Je pense qu’il faut évoquer la lettre et l’esprit de ce Protocole additionnel de la Cedeao. L’esprit de ce protocole, c’est de faire en sorte qu’il n’y ait pas la possibilité pour une majorité de prendre des mesures unilatérales qui menacent le processus démocratique ou la crédibilité des élections. Une mesure invitant les électeurs à prendre au moins 5 bulletins ne me semble pas être une mesure attentatoire ou qui menace la sincérité et la crédibilité du processus électoral. Sous ce rapport, je pense que l’esprit du protocole de la Cedeao est respecté.

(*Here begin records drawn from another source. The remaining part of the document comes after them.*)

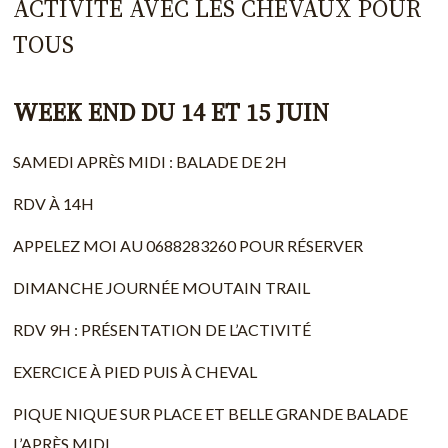
ACTIVITÉ AVEC LES CHEVAUX POUR
TOUS
WEEK END DU 14 ET 15 JUIN
SAMEDI APRÈS MIDI : BALADE DE 2H
RDV À 14H
APPELEZ MOI AU 0688283260 POUR RÉSERVER
DIMANCHE JOURNÉE MOUTAIN TRAIL
RDV 9H : PRÉSENTATION DE L’ACTIVITÉ
EXERCICE À PIED PUIS À CHEVAL
PIQUE NIQUE SUR PLACE ET BELLE GRANDE BALADE
L’APRÈS MIDI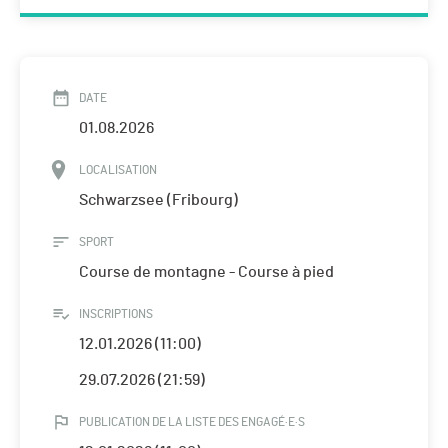
DATE
01.08.2026
LOCALISATION
Schwarzsee (Fribourg)
SPORT
Course de montagne - Course à pied
INSCRIPTIONS
12.01.2026 (11:00)
29.07.2026 (21:59)
PUBLICATION DE LA LISTE DES ENGAGÉ·E·S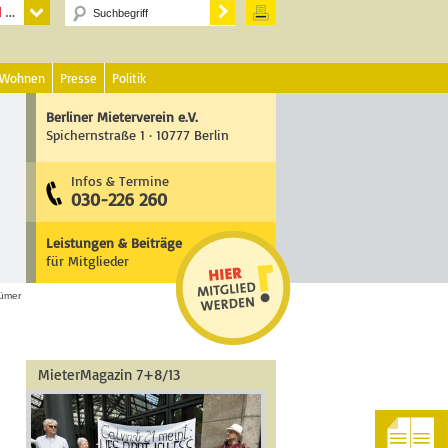
 Wohnen
Presse
Politik
Berliner Mieterverein e.V.
Spichernstraße 1 · 10777 Berlin
Infos & Termine
030-226 260
Leistungen & Beiträge
für Mitglieder
tümer
MieterMagazin 7+8/13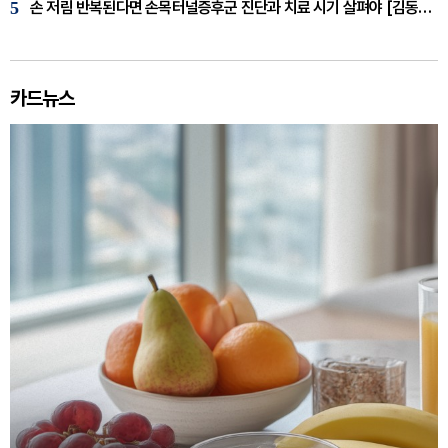
5
손 저림 반복된다면 손목터널증후군 진단과 치료 시기 살펴야 [김동현 원장 칼럼]
카드뉴스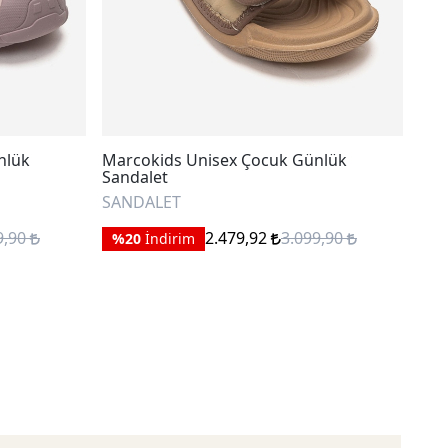
nlük
Marcokids Unisex Çocuk Günlük
Mnp
Sandalet
SA
SANDALET
%
9,90
2.479,92
3.099,90
%20
İndirim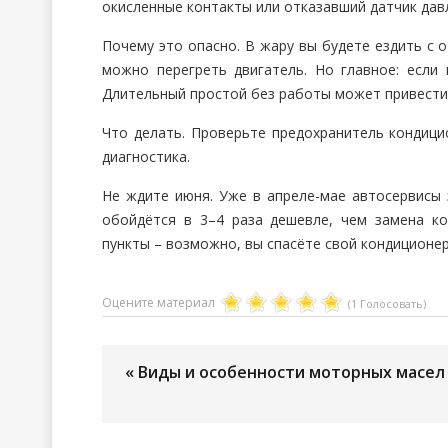
окисленные контакты или отказавший датчик дав
Почему это опасно. В жару вы будете ездить с 
можно перегреть двигатель. Но главное: если 
Длительный простой без работы может привести 
Что делать. Проверьте предохранитель кондици
диагностика.
Не ждите июня. Уже в апреле-мае автосервисы 
обойдётся в 3–4 раза дешевле, чем замена к
пункты – возможно, вы спасёте свой кондиционер
Оцените материал
(1 Голосовать)
« Виды и особенности моторных масел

Et le secret du vote dans tout cela ?
Il est respecté parce que si tu prends 5 bulletins, personne ne saura pour qui tu vas voter.
Mais on saura pour qui on n’a pas voté…
D’accord. Mais il y a au moins un secret du vote qui est respecté. Vous pouvez me demander si le secret absolu du vote est respecté. Mais est-ce qu’il y a un secret absolu du vote ? Je ne le pense pas.
A vous entendre, on dirait que le recours de l’opposition devant le Conseil constitutionnel est voué à l’échec ?
Je ne peux pas me prononcer sur un recours au niveau du Conseil constitutionnel qui est un organe indépendant. J’ai mon propre point de vue sur la question. Je ne peux pas le développer ici. Je préfère laisser le recours suivre son cours normal.